#### What is needed
If a line in the data holds the string "order", list it.

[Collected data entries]

== == ==

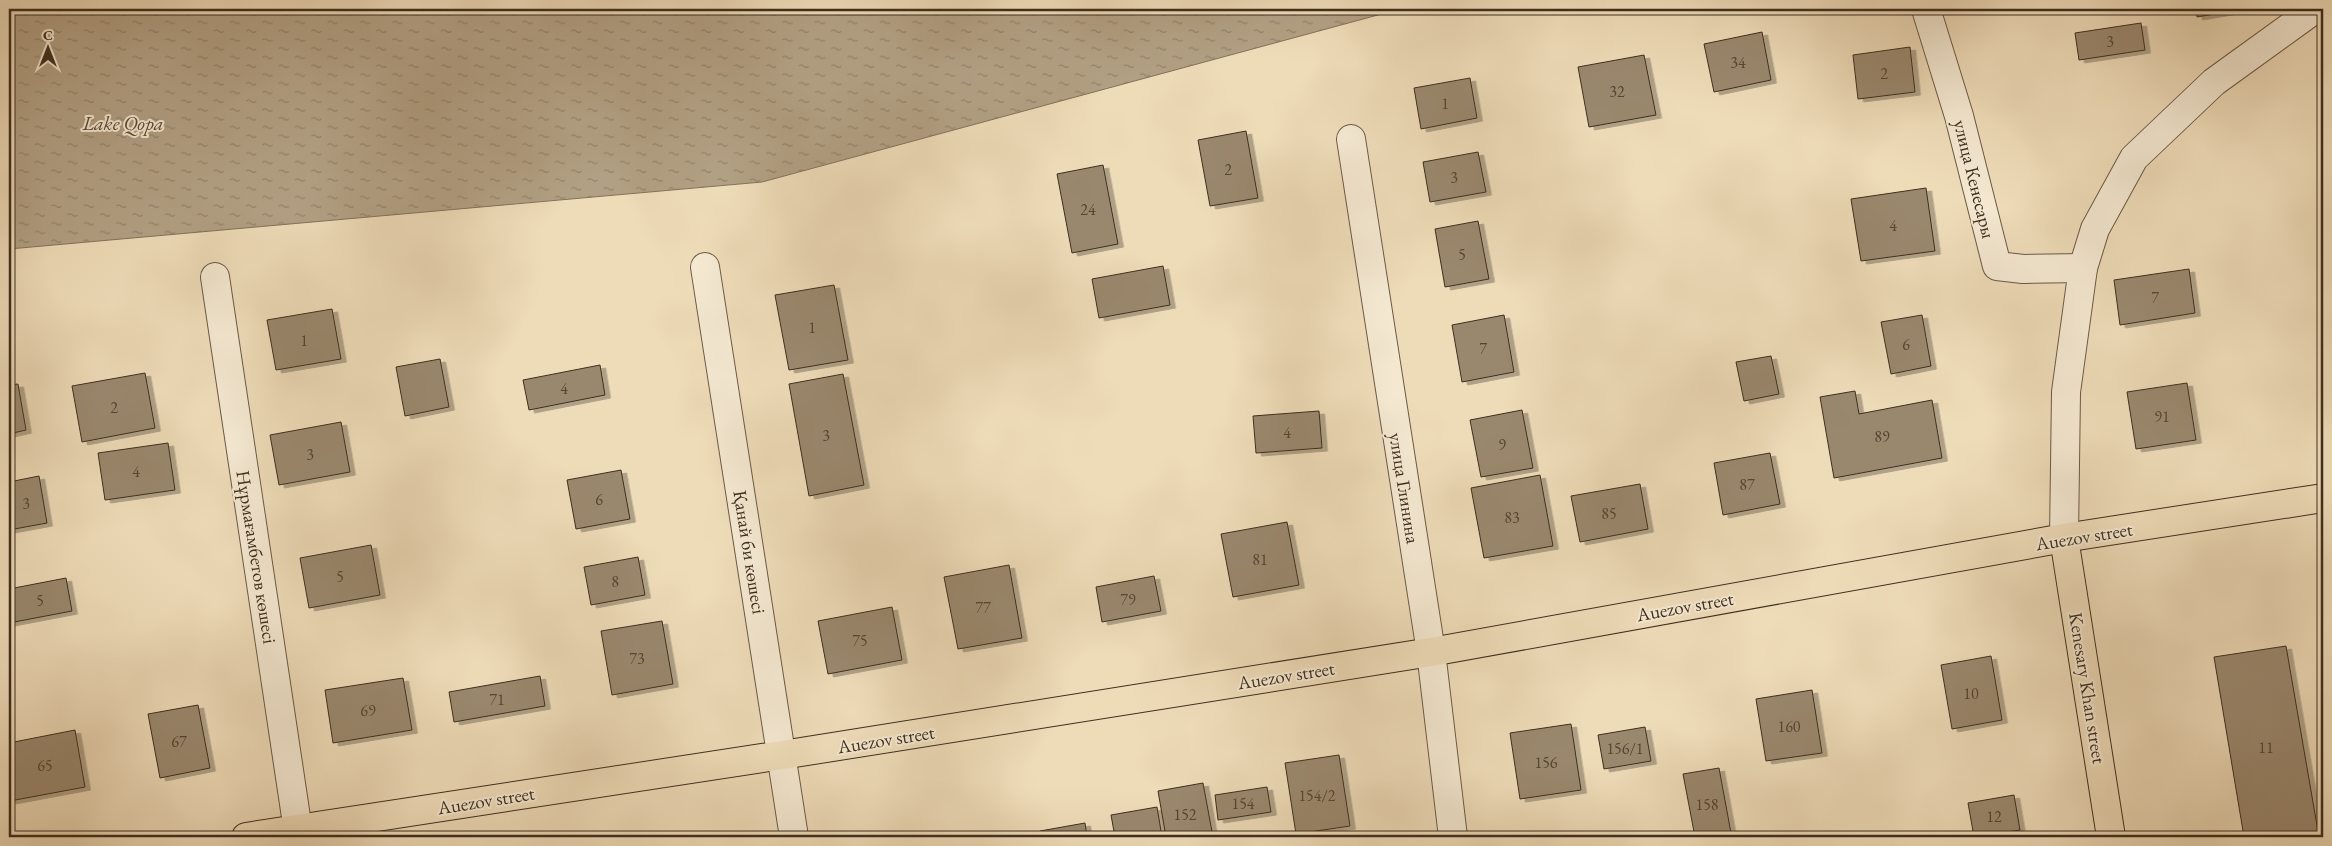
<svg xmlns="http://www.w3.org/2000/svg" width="2332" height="846" font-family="'EB Garamond',serif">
	<defs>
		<pattern id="water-ripples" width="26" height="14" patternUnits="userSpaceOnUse" patternTransform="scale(1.25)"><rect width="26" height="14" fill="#b2a084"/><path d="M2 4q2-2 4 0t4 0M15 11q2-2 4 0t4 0" fill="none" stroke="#92836b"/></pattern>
		<filter id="shadow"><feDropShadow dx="5.5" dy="3" stdDeviation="0" flood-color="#0004"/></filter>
	</defs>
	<rect width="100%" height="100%" fill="#eedbb8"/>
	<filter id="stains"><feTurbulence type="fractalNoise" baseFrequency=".004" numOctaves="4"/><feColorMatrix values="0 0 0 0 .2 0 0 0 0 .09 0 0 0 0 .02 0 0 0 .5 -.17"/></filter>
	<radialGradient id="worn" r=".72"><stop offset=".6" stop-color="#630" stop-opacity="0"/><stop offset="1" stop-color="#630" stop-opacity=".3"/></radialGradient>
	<path fill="url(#water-ripples)" stroke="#84725b" d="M9,9h1391l-638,173 -753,67z"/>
	<g fill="#9a886e" stroke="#3f2e1e" filter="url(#shadow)">
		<path d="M2196,9h48l-47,8z"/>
		<path d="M2141,23l4,27 -66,10 -4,-27z"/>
		<path d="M1762,32l9,48 -57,12 -10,-48z"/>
		<path d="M1910,47l5,45 -57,7 -5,-44z"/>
		<path d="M1644,55l12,60 -67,12 -11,-60z"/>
		<path d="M1470,78l7,40 -56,11 -7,-41z"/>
		<path d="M1246,131l12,67 -48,8 -12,-66z"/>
		<path d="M1478,152l8,40 -56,10 -7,-40z"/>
		<path d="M1103,165l15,79 -46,9 -15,-79z"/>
		<path d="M1926,188l9,63 -74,10 -10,-62z"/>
		<path d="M1478,221l11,58 -44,8 -10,-58z"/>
		<path d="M1163,266l7,39 -71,13 -7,-39z"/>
		<path d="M2189,269l6,44 -75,12 -6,-45z"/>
		<path d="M834,285l14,75 -59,10 -14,-75z"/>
		<path d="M332,309l9,50 -65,11 -9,-50z"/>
		<path d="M1504,315l10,57 -52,10 -10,-57z"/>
		<path d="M1922,315l9,51 -40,8 -10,-52z"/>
		<path d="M1771,356l8,38 -35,7 -8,-39z"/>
		<path d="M440,359l9,48 -44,9 -9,-49z"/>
		<path d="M600,365l5,30 -76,15 -6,-30z"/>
		<path d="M145,373l10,55 -73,14 -10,-56z"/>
		<path d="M843,374l21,111 -55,11 -20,-112z"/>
		<path d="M2323,381v32h-1l-4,-31z"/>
		<path d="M2187,383l9,57 -60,9 -9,-57z"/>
		<path d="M18,384l8,46 -17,4v-49z"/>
		<path d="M1855,391l4,23 73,-14 10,58 -108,20 -14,-81z"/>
		<path d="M1522,410l11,58 -52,9 -11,-57z"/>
		<path d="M1319,411l3,37 -66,5 -3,-37z"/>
		<path d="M341,422l9,50 -71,13 -9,-50z"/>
		<path d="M168,443l7,47 -70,10 -7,-47z"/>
		<path d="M1770,453l10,51 -57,11 -9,-52z"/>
		<path d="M621,470l9,49 -54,10 -9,-49z"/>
		<path d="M1540,475l13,71 -69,12 -13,-70z"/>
		<path d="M39,476l8,47 -38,7v-48z"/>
		<path d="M1640,484l8,45 -68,13 -9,-46z"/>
		<path d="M1287,522l12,63 -66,12 -12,-63z"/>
		<path d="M371,545l9,50 -71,13 -9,-50z"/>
		<path d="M638,557l7,38 -54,10 -7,-38z"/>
		<path d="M1009,565l13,73 -64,11 -14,-72z"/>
		<path d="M1154,576l7,35 -59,11 -6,-35z"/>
		<path d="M66,578l6,33 -63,12v-34z"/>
		<path d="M892,607l10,53 -74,14 -10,-53z"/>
		<path d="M662,621l11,63 -61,11 -11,-64z"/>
		<path d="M2286,646l33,191h-75l-30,-180z"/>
		<path d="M1991,656l11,64 -50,9 -11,-64z"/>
		<path d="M540,676l5,30 -91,16 -5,-30z"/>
		<path d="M403,678l9,52 -79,13 -8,-53z"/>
		<path d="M1812,690l10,63 -56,8 -10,-62z"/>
		<path d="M198,705l12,63 -50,10 -12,-64z"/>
		<path d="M1571,724l10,66 -61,9 -10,-66z"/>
		<path d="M1645,727l6,34 -47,8 -6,-34z"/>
		<path d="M75,730l10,57 -75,14 -1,-58z"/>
		<path d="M1339,755l11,71 -54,8 -11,-71z"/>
		<path d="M1719,768l12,65 -36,4 -12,-63z"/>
		<path d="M1203,783l10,54h-47l-8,-46z"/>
		<path d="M1267,787l4,25 -53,8 -3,-25z"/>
		<path d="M2014,795l6,35 -46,7 -6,-34z"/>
		<path d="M1157,807l5,30h-47l-4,-22z"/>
		<path d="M1085,823l2,14h-45l-2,-6z"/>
	</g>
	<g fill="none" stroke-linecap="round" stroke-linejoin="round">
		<g stroke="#6b5944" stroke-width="30">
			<g id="minor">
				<path d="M1926,9l33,107 38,150 26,3 60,-1"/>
				<path d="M1351,139l80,513 22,185"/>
				<path d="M705,267l89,570"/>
				<path d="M215,277l84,560"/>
				<path d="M2064,538l2,-146 17,-124 12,-39 39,-71 80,-76 101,-73"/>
			</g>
		</g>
		<g stroke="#3f2e1e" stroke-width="30">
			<g id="major">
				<path d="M2064,538l47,299"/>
				<path d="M246,837l536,-82 649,-103 633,-114 259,-40"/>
			</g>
		</g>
		<use href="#minor" stroke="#f4e8d1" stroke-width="28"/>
		<use href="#major" stroke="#eedbb8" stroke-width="28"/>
	</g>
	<g text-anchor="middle" stroke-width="4" stroke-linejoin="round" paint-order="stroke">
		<g font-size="16" fill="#564432">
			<text x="2110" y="47">3</text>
			<text x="1738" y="68">34</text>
			<text x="1884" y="79">2</text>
			<text x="1617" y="97">32</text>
			<text x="1445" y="109">1</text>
			<text x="1228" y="175">2</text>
			<text x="1454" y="183">3</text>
			<text x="1088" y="215">24</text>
			<text x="1893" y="231">4</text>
			<text x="1462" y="260">5</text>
			<text x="2155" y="303">7</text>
			<text x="812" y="333">1</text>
			<text x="304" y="346">1</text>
			<text x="1906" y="350">6</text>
			<text x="1483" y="354">7</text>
			<text x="564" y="394">4</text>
			<text x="114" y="413">2</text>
			<text x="2162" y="422">91</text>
			<text x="1287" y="438">4</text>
			<text x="826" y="441">3</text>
			<text x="1882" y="442">89</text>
			<text x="1502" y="450">9</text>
			<text x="310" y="460">3</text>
			<text x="136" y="477">4</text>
			<text x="1747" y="490">87</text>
			<text x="599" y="505">6</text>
			<text x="26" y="509">3</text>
			<text x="1609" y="519">85</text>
			<text x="1512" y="523">83</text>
			<text x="1260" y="565">81</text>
			<text x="340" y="582">5</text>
			<text x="615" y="587">8</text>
			<text x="1128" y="605">79</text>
			<text x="40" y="606">5</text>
			<text x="983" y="613">77</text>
			<text x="860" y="646">75</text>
			<text x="637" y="664">73</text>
			<text x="1971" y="699">10</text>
			<text x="497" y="705">71</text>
			<text x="368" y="716">69</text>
			<text x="1789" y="732">160</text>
			<text x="179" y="747">67</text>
			<text x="2266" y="753">11</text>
			<text x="1625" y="754">156/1</text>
			<text x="1546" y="768">156</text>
			<text x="45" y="771">65</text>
			<text x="1317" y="801">154/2</text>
			<text x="1243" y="809">154</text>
			<text x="1707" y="810">158</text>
			<text x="1185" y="820">152</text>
			<text x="1994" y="822">12</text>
		</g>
		<g font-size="19" fill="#3f2e1e" stroke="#f4e8d1">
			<text transform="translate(1975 179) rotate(76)" y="7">улица Кенесары</text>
			<text transform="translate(1405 488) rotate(81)" y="7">улица Глинина</text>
			<text transform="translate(2084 536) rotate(-9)" y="7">Auezov street</text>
			<text transform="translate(750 552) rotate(81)" y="7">Қанай би көшесі</text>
			<text transform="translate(257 557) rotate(81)" y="7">Нұрмағамбетов көшесі</text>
			<text transform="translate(1685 606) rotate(-10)" y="7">Auezov street</text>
			<text transform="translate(1286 675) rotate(-9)" y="7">Auezov street</text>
			<text transform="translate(2088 688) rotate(81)" y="7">Kenesary Khan street</text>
			<text transform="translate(886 739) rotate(-9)" y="7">Auezov street</text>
			<text transform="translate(486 800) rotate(-9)" y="7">Auezov street</text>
		</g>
		<g font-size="20" font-style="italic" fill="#5c4a38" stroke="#f4e8d1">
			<text x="123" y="130">Lake Qopa</text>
		</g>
	</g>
	<rect width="2332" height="846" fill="none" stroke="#eedbb8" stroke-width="30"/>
	<rect x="10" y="10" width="2312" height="826" fill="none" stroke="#3f2e1e" stroke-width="2.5"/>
	<rect x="15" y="15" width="2302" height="816" fill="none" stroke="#3f2e1e"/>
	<g transform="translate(48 48)" stroke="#f4e8d1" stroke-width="4" paint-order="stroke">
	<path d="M0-4L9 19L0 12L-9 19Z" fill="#3f2e1e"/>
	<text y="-8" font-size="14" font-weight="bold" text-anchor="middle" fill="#3f2e1e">С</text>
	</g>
	<rect width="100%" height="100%" filter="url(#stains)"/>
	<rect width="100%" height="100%" fill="url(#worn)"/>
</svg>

== == ==

#### Written solution
	<g text-anchor="middle" stroke-width="4" stroke-linejoin="round" paint-order="stroke">
	<g transform="translate(48 48)" stroke="#f4e8d1" stroke-width="4" paint-order="stroke">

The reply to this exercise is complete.